Top of DATASET
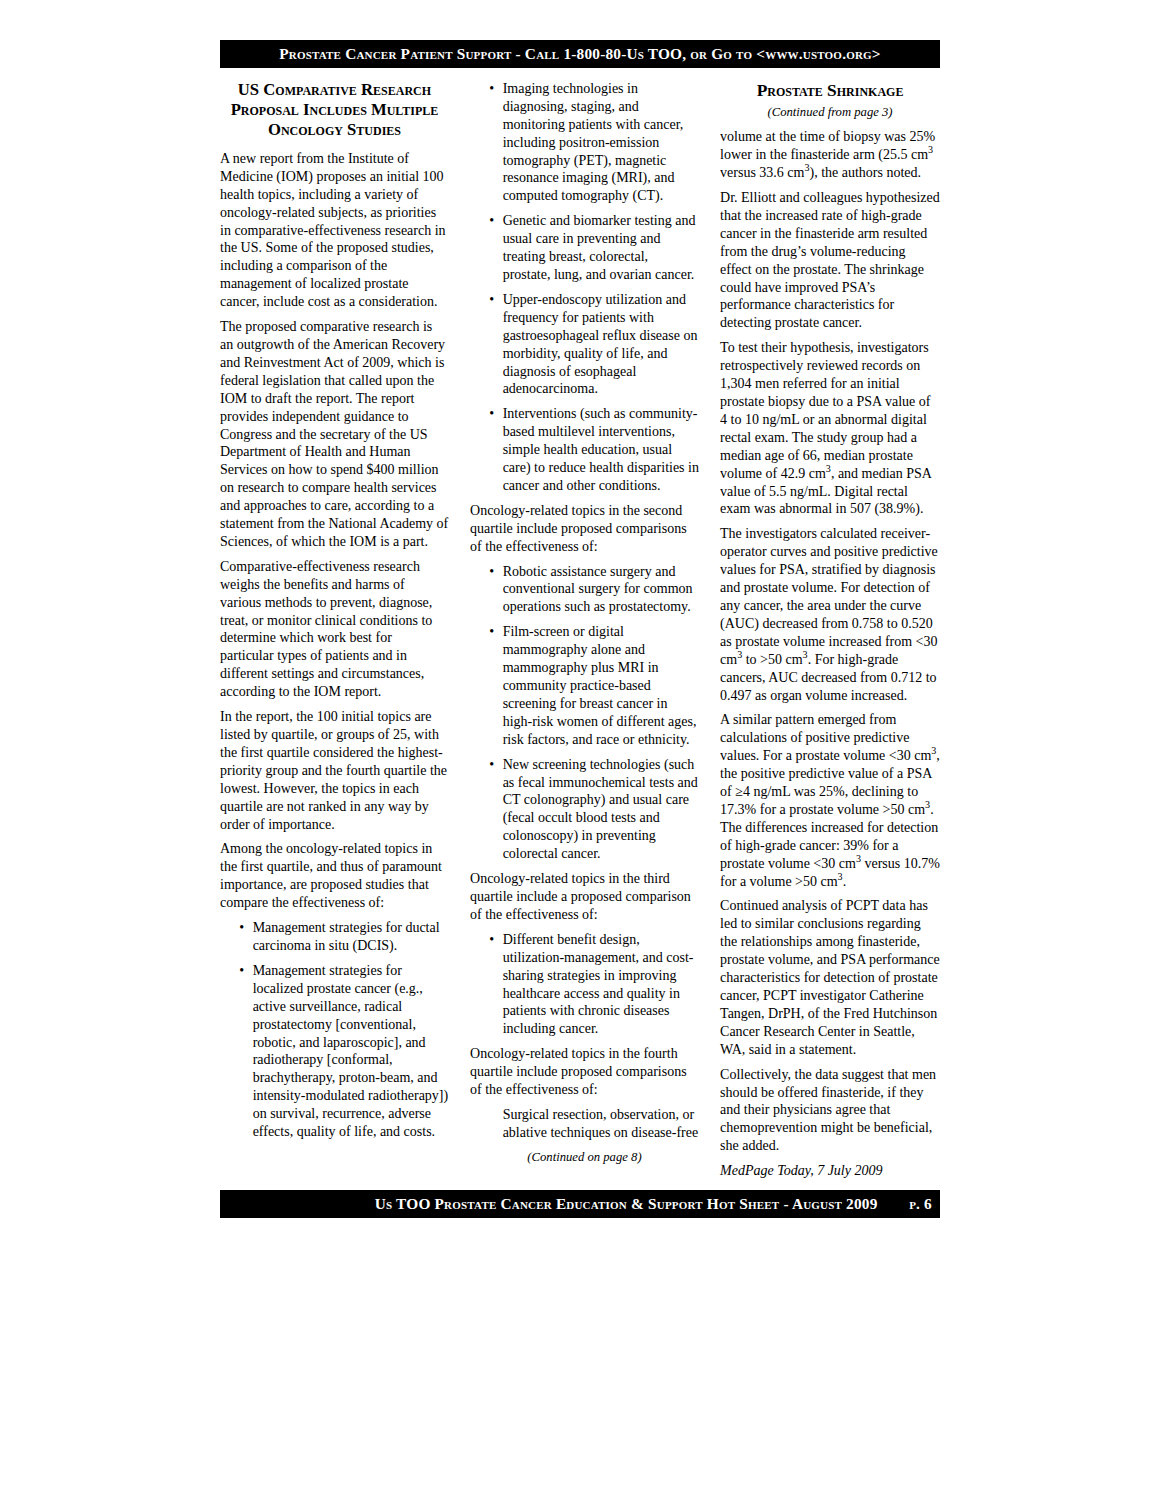Prostate Cancer Patient Support - Call 1-800-80-Us TOO, or Go to <www.ustoo.org>
US Comparative Research Proposal Includes Multiple Oncology Studies
A new report from the Institute of Medicine (IOM) proposes an initial 100 health topics, including a variety of oncology-related subjects, as priorities in comparative-effectiveness research in the US. Some of the proposed studies, including a comparison of the management of localized prostate cancer, include cost as a consideration.
The proposed comparative research is an outgrowth of the American Recovery and Reinvestment Act of 2009, which is federal legislation that called upon the IOM to draft the report. The report provides independent guidance to Congress and the secretary of the US Department of Health and Human Services on how to spend $400 million on research to compare health services and approaches to care, according to a statement from the National Academy of Sciences, of which the IOM is a part.
Comparative-effectiveness research weighs the benefits and harms of various methods to prevent, diagnose, treat, or monitor clinical conditions to determine which work best for particular types of patients and in different settings and circumstances, according to the IOM report.
In the report, the 100 initial topics are listed by quartile, or groups of 25, with the first quartile considered the highest-priority group and the fourth quartile the lowest. However, the topics in each quartile are not ranked in any way by order of importance.
Among the oncology-related topics in the first quartile, and thus of paramount importance, are proposed studies that compare the effectiveness of:
Management strategies for ductal carcinoma in situ (DCIS).
Management strategies for localized prostate cancer (e.g., active surveillance, radical prostatectomy [conventional, robotic, and laparoscopic], and radiotherapy [conformal, brachytherapy, proton-beam, and intensity-modulated radiotherapy]) on survival, recurrence, adverse effects, quality of life, and costs.
Imaging technologies in diagnosing, staging, and monitoring patients with cancer, including positron-emission tomography (PET), magnetic resonance imaging (MRI), and computed tomography (CT).
Genetic and biomarker testing and usual care in preventing and treating breast, colorectal, prostate, lung, and ovarian cancer.
Upper-endoscopy utilization and frequency for patients with gastroesophageal reflux disease on morbidity, quality of life, and diagnosis of esophageal adenocarcinoma.
Interventions (such as community-based multilevel interventions, simple health education, usual care) to reduce health disparities in cancer and other conditions.
Oncology-related topics in the second quartile include proposed comparisons of the effectiveness of:
Robotic assistance surgery and conventional surgery for common operations such as prostatectomy.
Film-screen or digital mammography alone and mammography plus MRI in community practice-based screening for breast cancer in high-risk women of different ages, risk factors, and race or ethnicity.
New screening technologies (such as fecal immunochemical tests and CT colonography) and usual care (fecal occult blood tests and colonoscopy) in preventing colorectal cancer.
Oncology-related topics in the third quartile include a proposed comparison of the effectiveness of:
Different benefit design, utilization-management, and cost-sharing strategies in improving healthcare access and quality in patients with chronic diseases including cancer.
Oncology-related topics in the fourth quartile include proposed comparisons of the effectiveness of:
Surgical resection, observation, or ablative techniques on disease-free
(Continued on page 8)
Prostate Shrinkage
(Continued from page 3)
volume at the time of biopsy was 25% lower in the finasteride arm (25.5 cm3 versus 33.6 cm3), the authors noted.
Dr. Elliott and colleagues hypothesized that the increased rate of high-grade cancer in the finasteride arm resulted from the drug’s volume-reducing effect on the prostate. The shrinkage could have improved PSA’s performance characteristics for detecting prostate cancer.
To test their hypothesis, investigators retrospectively reviewed records on 1,304 men referred for an initial prostate biopsy due to a PSA value of 4 to 10 ng/mL or an abnormal digital rectal exam. The study group had a median age of 66, median prostate volume of 42.9 cm3, and median PSA value of 5.5 ng/mL. Digital rectal exam was abnormal in 507 (38.9%).
The investigators calculated receiver-operator curves and positive predictive values for PSA, stratified by diagnosis and prostate volume. For detection of any cancer, the area under the curve (AUC) decreased from 0.758 to 0.520 as prostate volume increased from <30 cm3 to >50 cm3. For high-grade cancers, AUC decreased from 0.712 to 0.497 as organ volume increased.
A similar pattern emerged from calculations of positive predictive values. For a prostate volume <30 cm3, the positive predictive value of a PSA of ≥4 ng/mL was 25%, declining to 17.3% for a prostate volume >50 cm3. The differences increased for detection of high-grade cancer: 39% for a prostate volume <30 cm3 versus 10.7% for a volume >50 cm3.
Continued analysis of PCPT data has led to similar conclusions regarding the relationships among finasteride, prostate volume, and PSA performance characteristics for detection of prostate cancer, PCPT investigator Catherine Tangen, DrPH, of the Fred Hutchinson Cancer Research Center in Seattle, WA, said in a statement.
Collectively, the data suggest that men should be offered finasteride, if they and their physicians agree that chemoprevention might be beneficial, she added.
MedPage Today, 7 July 2009
Us TOO Prostate Cancer Education & Support Hot Sheet - August 2009
p. 6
Bottom of DATASET
### BRIEF
Beginning at the line above with "Different benefit design, utilization-management, and" and finishing at the line with "Oncology-related topics in the fourth", return each line exactly and return nothing else.

### REPLY TO THE TASK
Different benefit design, utilization-management, and cost-sharing strategies in improving healthcare access and quality in patients with chronic diseases including cancer.
Oncology-related topics in the fourth quartile include proposed comparisons of the effectiveness of:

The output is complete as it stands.